SOURCE DOCUMENT
▼

An internet of musical events: InterMusE to compile a fascinating glimpse into music’s past
The nature of live music is that it exists in the moment. In years gone by, there would be little or no permanent record of its performance, save, perhaps, for the concert programme, promotional poster, or a ticket stub a concert-goer may take home with them.
These souvenirs, referred to as ephemera, provide a record of the concert itself, while serving as a historical document reflecting society at the time of the performance.
Collaborative
A collaborative project launched by our Department of Music and funded by the Arts and Humanities Research Council aims to capture and unite these musical snapshots. The Internet of Musical Events: Digital Scholarship, Community, and the Archiving of Performances (InterMusE), will use the latest digital technology to create a fascinating online archive of concert ephemera, giving us a glimpse of musical performances delivered in communities across the UK over the past century.

▲

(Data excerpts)
▼

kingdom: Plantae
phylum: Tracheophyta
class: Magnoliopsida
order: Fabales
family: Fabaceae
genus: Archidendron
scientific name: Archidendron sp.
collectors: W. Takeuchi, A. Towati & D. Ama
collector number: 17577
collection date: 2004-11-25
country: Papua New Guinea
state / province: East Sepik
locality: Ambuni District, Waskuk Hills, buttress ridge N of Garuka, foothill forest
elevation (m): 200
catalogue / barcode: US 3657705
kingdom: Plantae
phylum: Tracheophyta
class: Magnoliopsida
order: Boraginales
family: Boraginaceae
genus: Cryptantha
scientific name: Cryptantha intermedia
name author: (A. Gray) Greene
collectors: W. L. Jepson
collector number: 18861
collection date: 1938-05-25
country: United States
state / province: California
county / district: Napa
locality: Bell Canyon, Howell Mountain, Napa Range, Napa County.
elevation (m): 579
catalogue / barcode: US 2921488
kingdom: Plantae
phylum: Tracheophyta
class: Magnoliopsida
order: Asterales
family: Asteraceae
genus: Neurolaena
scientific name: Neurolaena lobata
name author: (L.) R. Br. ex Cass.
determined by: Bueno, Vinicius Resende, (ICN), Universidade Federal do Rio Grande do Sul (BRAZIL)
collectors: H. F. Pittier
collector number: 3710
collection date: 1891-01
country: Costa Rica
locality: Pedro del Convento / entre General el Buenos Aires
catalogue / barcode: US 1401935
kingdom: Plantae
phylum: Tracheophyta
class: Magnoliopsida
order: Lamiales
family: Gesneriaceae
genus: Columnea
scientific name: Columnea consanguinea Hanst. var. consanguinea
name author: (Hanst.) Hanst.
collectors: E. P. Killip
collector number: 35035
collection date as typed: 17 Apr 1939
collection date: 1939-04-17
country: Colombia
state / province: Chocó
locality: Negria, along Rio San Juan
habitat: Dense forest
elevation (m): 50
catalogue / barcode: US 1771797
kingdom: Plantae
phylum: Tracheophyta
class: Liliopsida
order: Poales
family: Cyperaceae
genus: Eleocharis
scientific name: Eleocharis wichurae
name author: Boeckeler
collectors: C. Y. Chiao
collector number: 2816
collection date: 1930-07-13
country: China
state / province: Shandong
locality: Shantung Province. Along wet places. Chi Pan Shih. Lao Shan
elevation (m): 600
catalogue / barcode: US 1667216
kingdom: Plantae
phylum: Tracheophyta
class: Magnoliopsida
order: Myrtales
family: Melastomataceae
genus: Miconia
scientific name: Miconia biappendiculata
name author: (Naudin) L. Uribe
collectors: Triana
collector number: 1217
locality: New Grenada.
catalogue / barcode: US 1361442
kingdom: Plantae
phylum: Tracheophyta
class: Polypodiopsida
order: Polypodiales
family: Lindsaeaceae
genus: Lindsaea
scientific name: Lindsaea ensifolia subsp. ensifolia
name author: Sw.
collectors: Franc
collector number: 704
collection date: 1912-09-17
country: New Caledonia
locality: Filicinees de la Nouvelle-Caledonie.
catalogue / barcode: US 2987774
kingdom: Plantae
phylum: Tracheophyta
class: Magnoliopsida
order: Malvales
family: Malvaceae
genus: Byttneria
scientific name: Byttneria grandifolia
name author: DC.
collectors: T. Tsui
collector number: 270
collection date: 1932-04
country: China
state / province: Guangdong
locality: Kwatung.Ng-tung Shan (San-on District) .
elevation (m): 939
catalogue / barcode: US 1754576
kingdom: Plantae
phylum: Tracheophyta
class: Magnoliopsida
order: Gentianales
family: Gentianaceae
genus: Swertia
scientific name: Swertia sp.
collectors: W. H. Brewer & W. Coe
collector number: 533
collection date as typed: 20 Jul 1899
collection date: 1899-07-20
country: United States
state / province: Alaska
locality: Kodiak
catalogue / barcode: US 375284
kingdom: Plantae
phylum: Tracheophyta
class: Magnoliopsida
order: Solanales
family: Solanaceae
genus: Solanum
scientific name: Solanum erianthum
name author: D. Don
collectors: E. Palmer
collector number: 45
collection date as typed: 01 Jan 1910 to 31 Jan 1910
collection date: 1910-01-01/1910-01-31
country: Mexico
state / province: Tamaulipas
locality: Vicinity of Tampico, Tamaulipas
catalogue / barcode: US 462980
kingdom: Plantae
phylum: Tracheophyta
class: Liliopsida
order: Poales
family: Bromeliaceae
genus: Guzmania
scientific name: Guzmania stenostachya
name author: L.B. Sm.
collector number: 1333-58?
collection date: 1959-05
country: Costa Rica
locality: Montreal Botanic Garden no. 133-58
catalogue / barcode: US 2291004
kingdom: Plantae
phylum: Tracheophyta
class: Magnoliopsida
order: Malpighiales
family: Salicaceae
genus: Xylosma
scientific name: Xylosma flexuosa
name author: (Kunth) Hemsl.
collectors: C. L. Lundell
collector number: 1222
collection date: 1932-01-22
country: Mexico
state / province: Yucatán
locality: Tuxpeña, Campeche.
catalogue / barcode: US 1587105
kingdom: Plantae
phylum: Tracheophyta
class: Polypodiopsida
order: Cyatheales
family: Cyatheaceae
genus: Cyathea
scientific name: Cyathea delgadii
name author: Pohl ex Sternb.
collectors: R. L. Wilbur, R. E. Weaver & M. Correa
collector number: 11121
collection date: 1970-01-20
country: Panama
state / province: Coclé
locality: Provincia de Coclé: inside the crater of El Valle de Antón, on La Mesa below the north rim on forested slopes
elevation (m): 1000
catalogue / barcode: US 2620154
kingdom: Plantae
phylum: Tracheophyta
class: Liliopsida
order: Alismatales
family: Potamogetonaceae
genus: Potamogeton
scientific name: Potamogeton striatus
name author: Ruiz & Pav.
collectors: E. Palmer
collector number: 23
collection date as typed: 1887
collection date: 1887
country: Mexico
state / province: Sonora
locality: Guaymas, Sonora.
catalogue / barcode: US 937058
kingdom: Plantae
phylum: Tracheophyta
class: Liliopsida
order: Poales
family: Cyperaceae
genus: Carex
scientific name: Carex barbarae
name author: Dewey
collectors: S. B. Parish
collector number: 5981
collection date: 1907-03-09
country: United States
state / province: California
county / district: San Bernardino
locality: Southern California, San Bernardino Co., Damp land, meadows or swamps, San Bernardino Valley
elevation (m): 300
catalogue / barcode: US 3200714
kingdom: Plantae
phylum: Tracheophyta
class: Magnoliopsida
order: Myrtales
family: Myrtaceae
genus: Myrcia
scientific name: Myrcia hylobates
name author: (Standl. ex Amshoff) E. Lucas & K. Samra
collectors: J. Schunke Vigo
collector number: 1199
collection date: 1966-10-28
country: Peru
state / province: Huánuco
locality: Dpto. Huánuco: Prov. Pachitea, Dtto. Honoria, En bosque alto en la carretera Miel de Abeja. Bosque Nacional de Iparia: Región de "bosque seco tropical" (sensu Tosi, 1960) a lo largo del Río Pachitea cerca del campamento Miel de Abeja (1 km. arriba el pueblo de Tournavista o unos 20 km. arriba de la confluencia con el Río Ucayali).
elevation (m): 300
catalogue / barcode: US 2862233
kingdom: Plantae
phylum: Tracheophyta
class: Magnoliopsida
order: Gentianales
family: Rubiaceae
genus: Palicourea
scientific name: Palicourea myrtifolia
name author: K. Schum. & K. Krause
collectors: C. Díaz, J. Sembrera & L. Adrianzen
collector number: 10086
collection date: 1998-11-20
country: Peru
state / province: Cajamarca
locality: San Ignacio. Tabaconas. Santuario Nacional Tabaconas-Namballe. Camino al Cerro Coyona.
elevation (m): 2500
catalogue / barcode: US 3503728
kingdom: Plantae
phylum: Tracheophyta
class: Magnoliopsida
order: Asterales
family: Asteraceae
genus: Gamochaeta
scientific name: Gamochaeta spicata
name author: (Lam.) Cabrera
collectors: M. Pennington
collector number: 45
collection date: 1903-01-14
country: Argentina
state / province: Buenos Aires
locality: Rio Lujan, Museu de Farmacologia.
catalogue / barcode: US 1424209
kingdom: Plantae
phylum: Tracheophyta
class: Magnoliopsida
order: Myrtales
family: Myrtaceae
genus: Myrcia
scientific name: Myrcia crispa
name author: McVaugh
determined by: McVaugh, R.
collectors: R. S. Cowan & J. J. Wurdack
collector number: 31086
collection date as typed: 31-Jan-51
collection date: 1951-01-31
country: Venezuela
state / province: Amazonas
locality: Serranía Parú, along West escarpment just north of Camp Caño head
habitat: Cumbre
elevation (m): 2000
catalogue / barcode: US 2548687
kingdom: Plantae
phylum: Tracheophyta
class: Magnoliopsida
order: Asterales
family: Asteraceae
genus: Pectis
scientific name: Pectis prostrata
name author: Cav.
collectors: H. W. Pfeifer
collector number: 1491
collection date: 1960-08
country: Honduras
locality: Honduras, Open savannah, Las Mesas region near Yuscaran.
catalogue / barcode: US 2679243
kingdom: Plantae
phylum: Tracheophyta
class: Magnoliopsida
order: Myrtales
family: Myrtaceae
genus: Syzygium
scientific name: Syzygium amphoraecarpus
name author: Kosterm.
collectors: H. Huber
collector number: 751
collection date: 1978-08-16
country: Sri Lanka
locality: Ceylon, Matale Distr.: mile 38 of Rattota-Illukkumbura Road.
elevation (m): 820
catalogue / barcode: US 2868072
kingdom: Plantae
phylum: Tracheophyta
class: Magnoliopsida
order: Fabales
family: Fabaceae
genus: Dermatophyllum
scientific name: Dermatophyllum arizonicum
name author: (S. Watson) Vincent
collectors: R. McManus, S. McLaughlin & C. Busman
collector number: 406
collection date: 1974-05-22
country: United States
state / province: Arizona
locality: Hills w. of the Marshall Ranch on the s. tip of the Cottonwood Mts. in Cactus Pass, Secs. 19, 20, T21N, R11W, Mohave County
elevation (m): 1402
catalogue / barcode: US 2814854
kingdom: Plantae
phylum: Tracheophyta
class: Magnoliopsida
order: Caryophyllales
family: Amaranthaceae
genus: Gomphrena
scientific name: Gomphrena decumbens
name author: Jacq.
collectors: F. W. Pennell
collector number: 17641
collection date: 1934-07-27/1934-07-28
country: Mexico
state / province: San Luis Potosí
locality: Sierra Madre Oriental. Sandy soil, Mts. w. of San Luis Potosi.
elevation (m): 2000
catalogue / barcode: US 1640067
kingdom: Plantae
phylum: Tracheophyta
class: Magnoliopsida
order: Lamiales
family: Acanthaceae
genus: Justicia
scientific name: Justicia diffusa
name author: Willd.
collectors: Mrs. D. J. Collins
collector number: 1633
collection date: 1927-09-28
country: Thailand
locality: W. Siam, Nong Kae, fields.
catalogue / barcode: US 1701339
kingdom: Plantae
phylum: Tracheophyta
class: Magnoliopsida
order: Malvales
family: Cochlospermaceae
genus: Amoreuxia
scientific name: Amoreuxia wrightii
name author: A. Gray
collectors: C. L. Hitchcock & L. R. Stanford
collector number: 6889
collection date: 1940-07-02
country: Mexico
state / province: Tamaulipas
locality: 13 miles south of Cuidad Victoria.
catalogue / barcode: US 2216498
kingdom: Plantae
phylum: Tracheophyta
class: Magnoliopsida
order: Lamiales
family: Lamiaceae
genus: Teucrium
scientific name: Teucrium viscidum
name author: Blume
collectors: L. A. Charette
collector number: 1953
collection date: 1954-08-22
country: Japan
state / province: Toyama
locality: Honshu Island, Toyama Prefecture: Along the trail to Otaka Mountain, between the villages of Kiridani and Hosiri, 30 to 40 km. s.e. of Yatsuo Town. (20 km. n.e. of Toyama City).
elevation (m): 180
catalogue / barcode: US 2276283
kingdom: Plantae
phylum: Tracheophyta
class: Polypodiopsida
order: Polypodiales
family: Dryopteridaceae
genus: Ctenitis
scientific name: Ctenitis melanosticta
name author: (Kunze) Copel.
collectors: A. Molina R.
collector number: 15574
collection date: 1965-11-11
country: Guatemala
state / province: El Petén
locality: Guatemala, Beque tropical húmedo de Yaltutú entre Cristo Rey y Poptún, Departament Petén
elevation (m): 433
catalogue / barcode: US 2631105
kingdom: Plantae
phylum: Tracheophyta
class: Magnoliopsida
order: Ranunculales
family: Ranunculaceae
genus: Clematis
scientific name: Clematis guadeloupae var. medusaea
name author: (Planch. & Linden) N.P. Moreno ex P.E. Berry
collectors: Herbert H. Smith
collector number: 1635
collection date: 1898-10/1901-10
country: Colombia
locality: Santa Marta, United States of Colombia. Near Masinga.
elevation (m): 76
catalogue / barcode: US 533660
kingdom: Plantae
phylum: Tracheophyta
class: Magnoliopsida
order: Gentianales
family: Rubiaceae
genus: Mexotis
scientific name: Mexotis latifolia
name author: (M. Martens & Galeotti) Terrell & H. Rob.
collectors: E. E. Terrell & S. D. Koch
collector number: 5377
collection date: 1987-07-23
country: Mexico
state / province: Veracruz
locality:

▲

TASK LIST
1. According to the InterMusE article, which body funds the project?
2. List every item the InterMusE article names as a possible record of a past concert's performance.
3. Resume the InterMusE article after its last sentence and carry it on.
The records have no connection to the InterMusE article.

RESPONSES TO THE EXERCISE
1. The Arts and Humanities Research Council funds the project.

2. The concert programme, the promotional poster, and a ticket stub.

3.
Professor Rachel Cowgill leads the project with a team of musicologists, archivists, computer scientists, and performance providers from the University of York, the Borthwick Institute for Archives, the Computational Foundry at Swansea University, the British Library, and the University of Illinois at Urbana-Champaign.
The researchers will work with a range of concert materials held at the University of York’s Borthwick Institute, the Krannert Center for the Performing Arts at the University of Illinois at Urbana-Champaign, and the Linen Hall Library in Belfast. They will also explore archives held by the Royal College of Music and three former chapters of the British Music Society (est. 1918): Huddersfield Music Society, British Music Society of York, and Belfast Music Society.
Community
The materials held by these institutions will form case studies for exploring music’s role in community life over the past century, and will develop tools for data capture, visualisation and analysis to give performing arts organisations a rich understanding of their own musical histories and traditions as they plan for the future.
InterMusE will combine computational digital-archiving methods with more accessible, community-focused approaches to digitisation such as oral-history interviews, audience reminiscences, and citizen research. The digitised data will be used to create a series of online, open-access portals that can be linked with existing collections, resulting in a widely accessible digital archive of musical events, as well as a series of publications by the team.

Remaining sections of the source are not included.